## Teks Dokumen
Izin Usaha Ketenagalistrikan untuk melakukan kegiatan penyediaan tenaga listrik untuk kepentingan sendiri diberikan menurut sifat penggunaannya :

 

 

a.

penggunaan utama;

 

 

b.

penggunaan cadangan;

 

 

c.

penggunaan darurat;

 

 

d.

penggunaan sementara.

 

 

Pasal 10

 

 

Menteri menetapkan daerah usaha Pemegang Izin Usaha Ketenagalistrikan bagi usaha penyediaan tenaga listrik untuk kepentingan umum sebagaimana dimaksud dalam Pasal 8.

 

 

Pasal 11

 

 

Koperasi atau swasta yang memperoleh Izin Usaha Ketenagalistrikan untuk melakukan usaha penyediaan tenaga listrik untuk kepentingan umum dapat melakukan kerjasama dengan badan usaha lain setelah mendapat persetujuan Menteri.

 

 

Pasal 12

 

 

(1)

Swasta yang melakukan usaha penyediaan tenaga listrik untuk kepentingan umum harus berbentuk badan hukum Indonesia.

## Cuplikan Data
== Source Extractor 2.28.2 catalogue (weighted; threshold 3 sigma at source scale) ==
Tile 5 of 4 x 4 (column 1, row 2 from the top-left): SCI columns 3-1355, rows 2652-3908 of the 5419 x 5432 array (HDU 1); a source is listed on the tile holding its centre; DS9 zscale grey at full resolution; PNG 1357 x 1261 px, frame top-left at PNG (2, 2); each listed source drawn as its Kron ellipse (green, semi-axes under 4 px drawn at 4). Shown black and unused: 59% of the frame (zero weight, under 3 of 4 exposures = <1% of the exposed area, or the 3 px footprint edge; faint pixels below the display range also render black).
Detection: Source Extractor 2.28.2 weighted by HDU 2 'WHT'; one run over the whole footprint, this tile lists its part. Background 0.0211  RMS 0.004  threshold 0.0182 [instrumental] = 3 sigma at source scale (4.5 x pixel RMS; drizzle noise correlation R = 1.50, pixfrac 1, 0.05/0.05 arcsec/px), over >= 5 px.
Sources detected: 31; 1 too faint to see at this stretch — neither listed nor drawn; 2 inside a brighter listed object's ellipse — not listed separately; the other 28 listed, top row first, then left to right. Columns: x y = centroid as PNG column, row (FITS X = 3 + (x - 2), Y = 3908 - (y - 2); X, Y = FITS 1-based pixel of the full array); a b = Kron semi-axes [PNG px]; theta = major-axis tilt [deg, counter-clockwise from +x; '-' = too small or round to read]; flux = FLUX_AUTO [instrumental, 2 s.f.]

## Petunjuk Latihan
A. Menurut teks dokumen tentang izin usaha ketenagalistrikan, swasta yang melakukan usaha penyediaan tenaga listrik untuk kepentingan umum harus berbentuk apa?
B. Tuliskan kembali secara persis bagian teks dokumen yang diawali dengan kata-kata "penggunaan sementara." dan diakhiri dengan "dalam Pasal 8.".

## Jawaban Setiap Tugas
A. Swasta tersebut harus berbentuk badan hukum Indonesia.

B.
penggunaan sementara.

 

 

Pasal 10

 

 

Menteri menetapkan daerah usaha Pemegang Izin Usaha Ketenagalistrikan bagi usaha penyediaan tenaga listrik untuk kepentingan umum sebagaimana dimaksud dalam Pasal 8.